◆ Instructions for the task ◆
The entries are to be duplicated exactly, though any picture in them must be omitted.

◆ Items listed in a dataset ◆
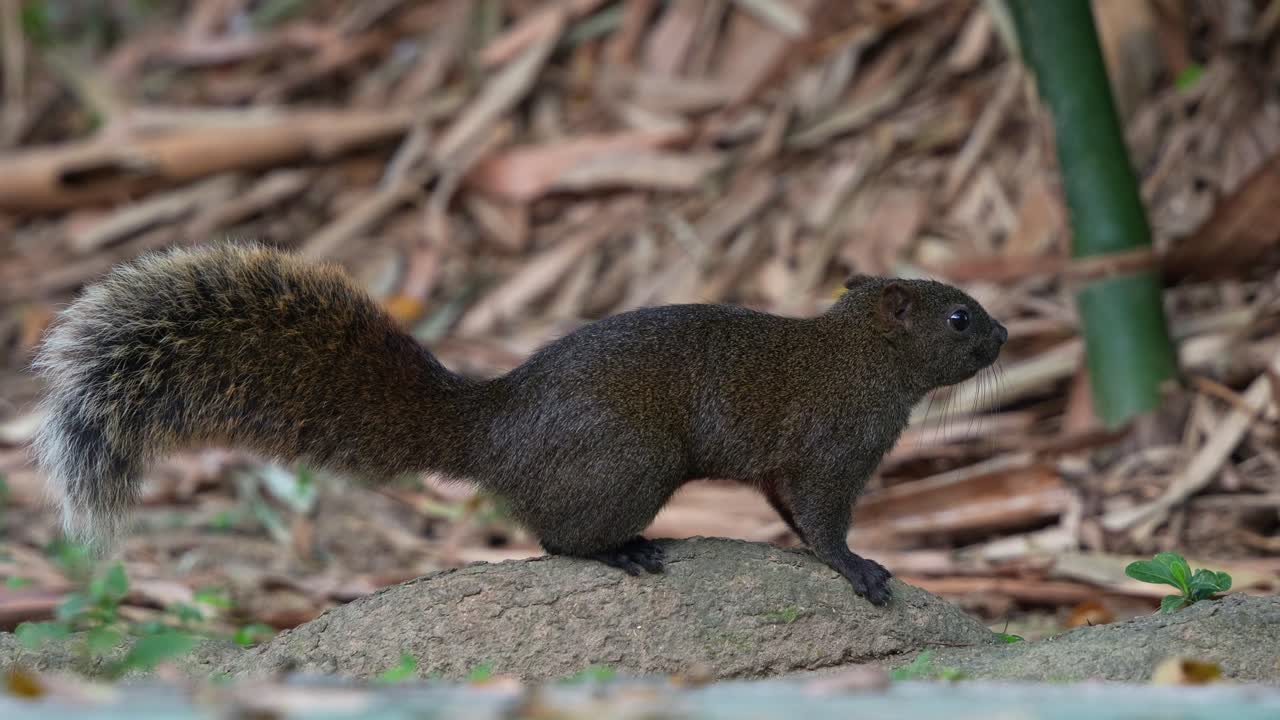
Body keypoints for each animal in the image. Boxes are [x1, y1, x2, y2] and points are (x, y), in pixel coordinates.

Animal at [32, 243, 1006, 606]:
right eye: (959, 318)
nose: (1005, 336)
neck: (862, 358)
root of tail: (489, 427)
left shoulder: (788, 468)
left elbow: (785, 509)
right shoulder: (833, 450)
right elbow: (823, 520)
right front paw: (861, 570)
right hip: (629, 463)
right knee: (557, 540)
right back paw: (625, 552)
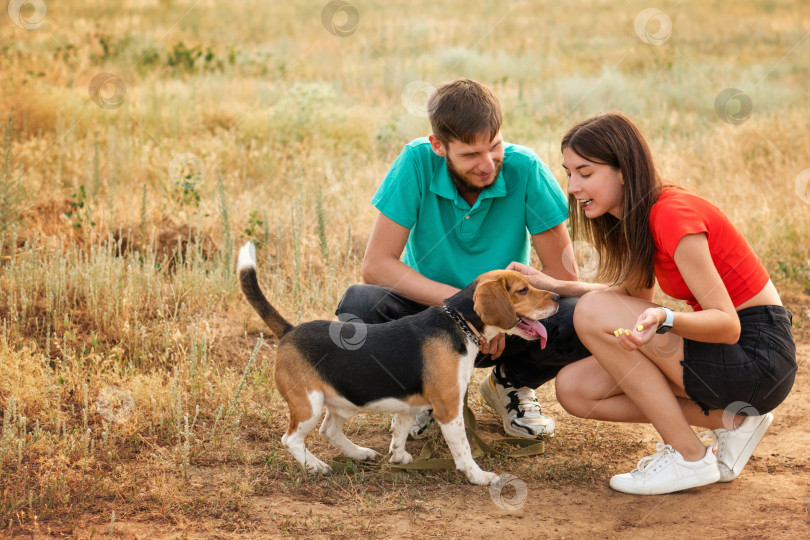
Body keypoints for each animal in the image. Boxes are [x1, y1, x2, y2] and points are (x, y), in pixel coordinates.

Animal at [237, 243, 560, 488]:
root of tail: (290, 330)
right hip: (309, 404)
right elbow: (463, 448)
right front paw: (478, 476)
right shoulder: (449, 407)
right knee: (291, 439)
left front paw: (398, 457)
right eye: (522, 290)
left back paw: (360, 453)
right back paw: (315, 465)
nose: (558, 296)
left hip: (342, 402)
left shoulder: (409, 405)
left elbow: (401, 431)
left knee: (328, 431)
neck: (459, 324)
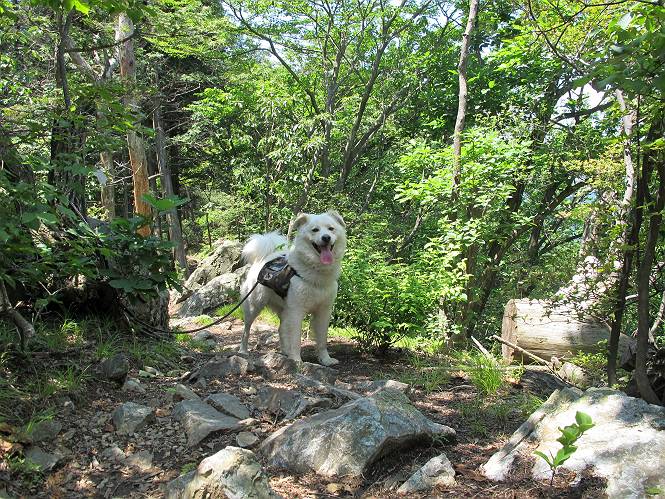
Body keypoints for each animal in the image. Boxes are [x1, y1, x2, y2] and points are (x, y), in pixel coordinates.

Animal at [238, 211, 346, 366]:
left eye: (331, 229)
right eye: (315, 230)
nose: (326, 237)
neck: (316, 271)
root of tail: (265, 258)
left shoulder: (324, 311)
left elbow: (322, 340)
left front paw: (325, 359)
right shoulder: (296, 311)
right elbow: (296, 339)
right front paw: (296, 361)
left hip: (283, 309)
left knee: (281, 329)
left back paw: (285, 352)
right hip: (254, 306)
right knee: (246, 330)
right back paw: (243, 351)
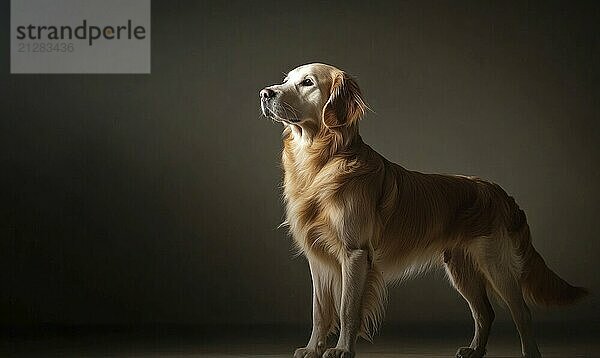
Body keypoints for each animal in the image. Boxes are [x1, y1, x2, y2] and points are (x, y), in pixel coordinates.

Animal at [258, 63, 584, 358]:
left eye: (307, 82)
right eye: (286, 80)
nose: (265, 93)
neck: (321, 161)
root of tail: (500, 193)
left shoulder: (355, 253)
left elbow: (347, 308)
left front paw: (341, 350)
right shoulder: (318, 259)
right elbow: (319, 311)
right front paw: (313, 348)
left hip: (496, 264)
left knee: (522, 313)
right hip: (461, 268)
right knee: (485, 312)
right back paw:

◆ Finished exercise ◆
Body keypoints for each animal in the image. Boxes are [x1, y1, x2, y2] and points are (x, y), in pixel coordinates.

Animal at [32, 243, 1006, 606]:
right eye: (959, 318)
nose: (1005, 336)
neck: (862, 358)
root of tail: (489, 427)
left shoulder: (788, 468)
left elbow: (785, 509)
right shoulder: (833, 450)
right elbow: (823, 520)
right front paw: (861, 570)
right hip: (629, 463)
right knee: (557, 540)
right back paw: (625, 552)
Body keypoints for each animal in the image. Boxes are [x1, y1, x2, y2] and points are (x, y), in pixel coordinates.

Animal at [237, 243, 560, 488]:
root of tail: (290, 330)
right hip: (309, 404)
right elbow: (463, 448)
right front paw: (478, 476)
right shoulder: (449, 407)
right knee: (291, 439)
left front paw: (398, 457)
right eye: (522, 290)
left back paw: (360, 453)
right back paw: (315, 465)
nose: (558, 296)
left hip: (342, 402)
left shoulder: (409, 405)
left elbow: (401, 431)
left knee: (328, 431)
neck: (459, 324)
Body keypoints for each animal in the image. Boxes are [x1, y1, x2, y2] and points are (x, y), in pixel coordinates.

Animal at [238, 211, 346, 366]:
left eye: (331, 229)
right eye: (315, 230)
nose: (326, 237)
neck: (316, 271)
root of tail: (265, 258)
left shoulder: (324, 311)
left elbow: (322, 340)
left front paw: (325, 359)
right shoulder: (296, 311)
right elbow: (296, 339)
right front paw: (296, 361)
left hip: (283, 309)
left knee: (281, 329)
left back paw: (285, 352)
right hip: (254, 306)
right knee: (246, 330)
right back paw: (243, 351)
Body keypoints for each animal in the image. Boxes are [x1, y1, x2, y2] and points are (x, y), in pixel coordinates.

Animal at [258, 63, 584, 358]:
left eye: (307, 82)
right eye: (286, 80)
nose: (265, 93)
neck: (321, 161)
root of tail: (500, 193)
left shoulder: (355, 253)
left elbow: (347, 308)
left front paw: (341, 350)
right shoulder: (318, 259)
right elbow: (319, 311)
right front paw: (313, 348)
left hip: (496, 264)
left knee: (522, 313)
right hip: (461, 268)
right knee: (485, 312)
right back paw:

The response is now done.